A conventional homeowner’s policy will not cover problems arising from “ordinance or law” if a building inspector orders you to halt or restart a renovation. You won’t have the chance to file a claim for demolition, replacement materials, or additional labor because of this.
In the end, if you’re planning to renovate, be sure you have all of the necessary licenses.
It’s also pragmatic to check with your home insurance agent to see if you need to change your policy due to the remodeling. You may need to boost your coverage levels if the project increases the worth of your home or personal goods.
Homeowners Insurance Isn’t Going to Help You Clean Up a House-Sharing Disaster
Make sure you understand your insurance options if you utilize a site like Airbnb or HomeAway to rent out your property for extra money.
Because home-sharing is deemed “commercial usage” of your house, your homeowner’s insurance policy will not cover you if something goes wrong while you’re renting it out.
Your house insurance liability insurance, for example, will not cover medical bills if a home-sharing guest is injured on your premises. Similarly, don’t expect your homeowner’s insurance to cover the cost of a wild party that causes property damage.
If you plan to rent out your house, look into a home-sharing insurance policy and ensure it doesn’t have any major coverage gaps. Liability coverage is included in a decent home-sharing policy, and it covers other people’s injuries and property damage.
However, a superior home-sharing insurance policy will include other coverage kinds such as personal belongings coverage and even bed bug infestation coverage.
Loss on Purpose
Intentional acts are not covered by homeowners’ insurance. Home insurance, for example, will not cover you if you set fire to your shed on purpose.
There is a power outage. A conventional house insurance policy will not cover difficulties caused by power outages or other utility services that occur off your property, such as when your electric provider turns off the power for routine maintenance.
However, food deterioration caused by a power outage caused by a covered problem, such as a fallen tree that knocks out a power line, may be covered by your policy.
Wear and tear are inevitable.

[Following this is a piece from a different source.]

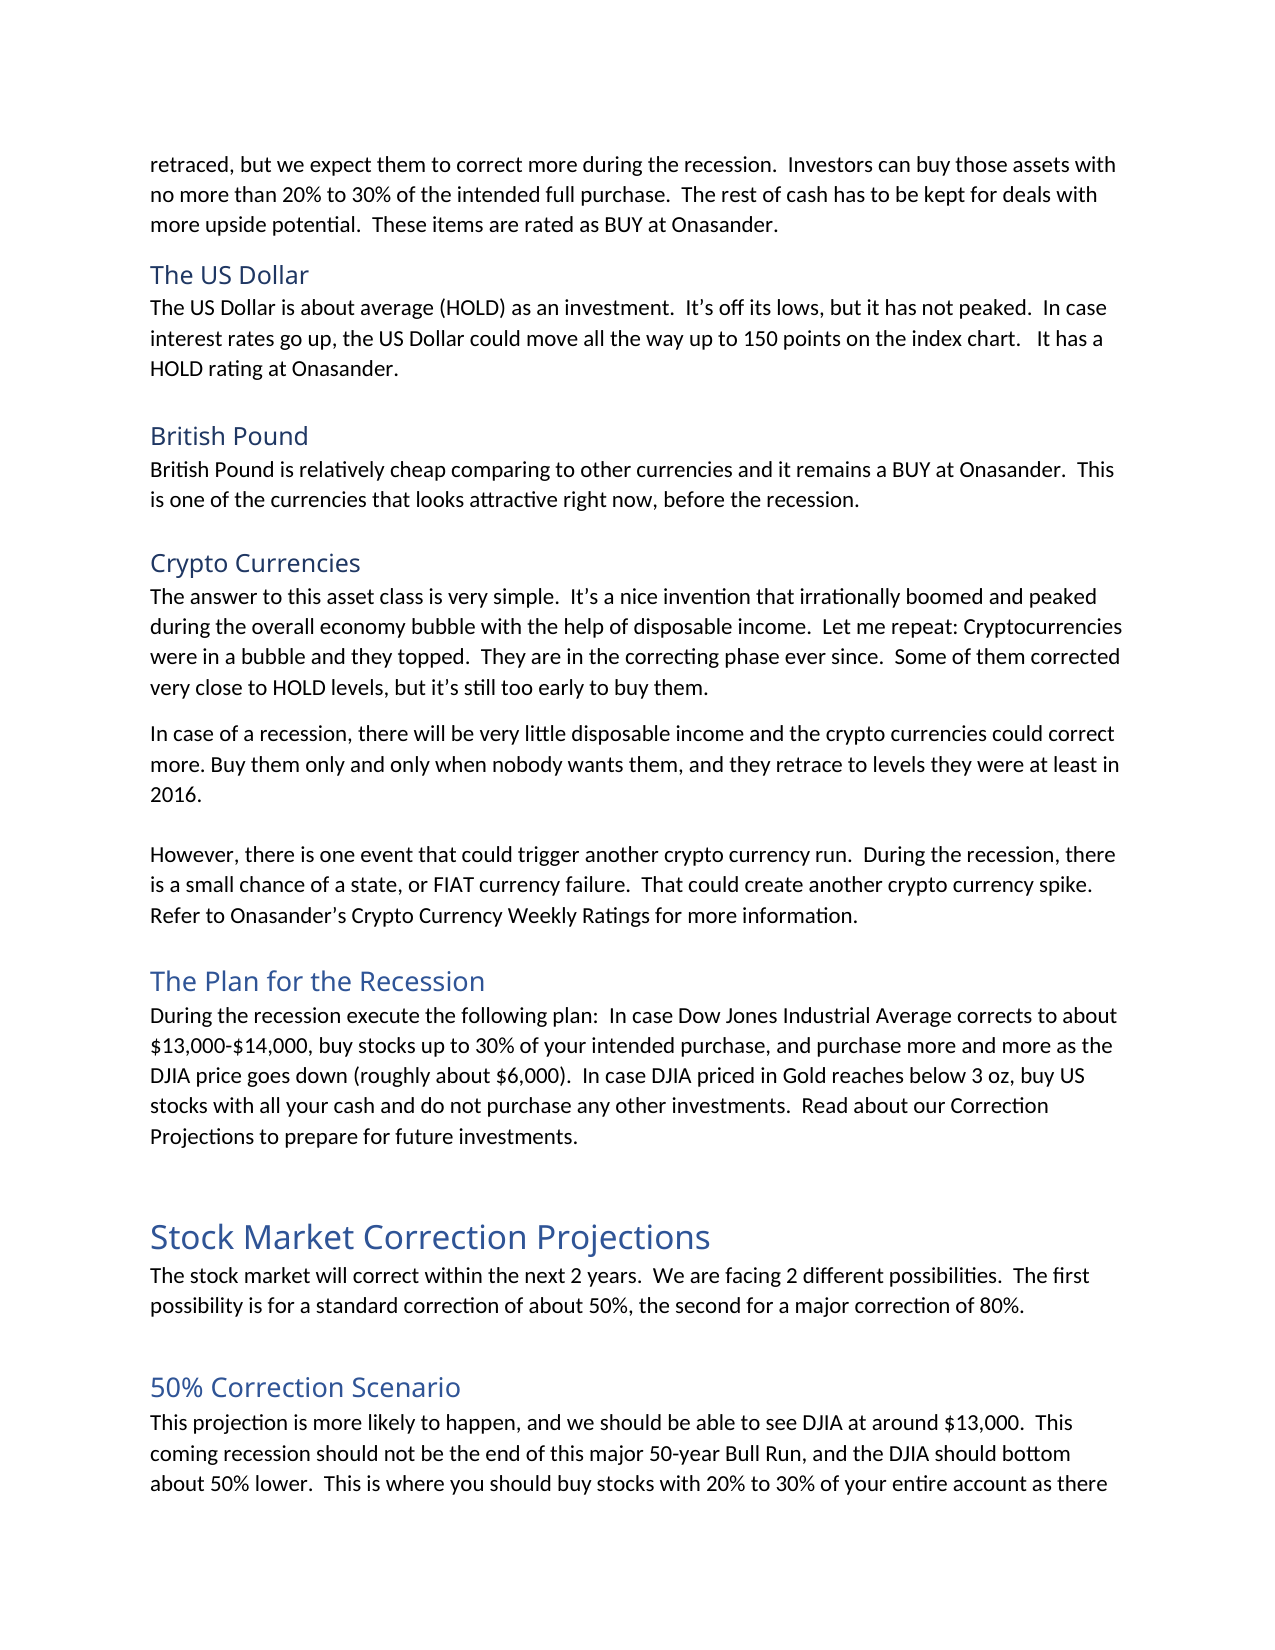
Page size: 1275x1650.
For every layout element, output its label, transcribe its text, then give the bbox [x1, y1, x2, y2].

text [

Homeowner’s insurance covers water damage caused by the falling of a tree on your roof during a rainstorm. However, it won’t cover issues like water leaks caused by deteriorated shingles caused by degradation and normal wear and tear.
Issues with Upkeep
Taking care of your home can help you avoid costly repairs that your homeowner’s insurance would not cover.
Many things that aren’t covered by your ordinary policy result from negligence and a lack of properly maintaining the property.
Termite and insect damage, bird or rodent damage, corrosion, rot, mold, and normal wear and tear are not covered. Pollution or smoke caused by industrial or agricultural activity are likewise not covered.
Almost often, if something is poorly made or has a hidden flaw, it will be eliminated from coverage. Similarly, any mechanical failure might be stated to be the same.
Furthermore, items such as food deterioration are not covered by a standard coverage if your home experiences a power loss.
There are Also Some Limitations
Your homeowner’s insurance does not cover damage caused by war or nuclear terrorism, which is something no one wants to think about. Identity theft expenses are also not covered. However, this coverage can be added as an endorsement.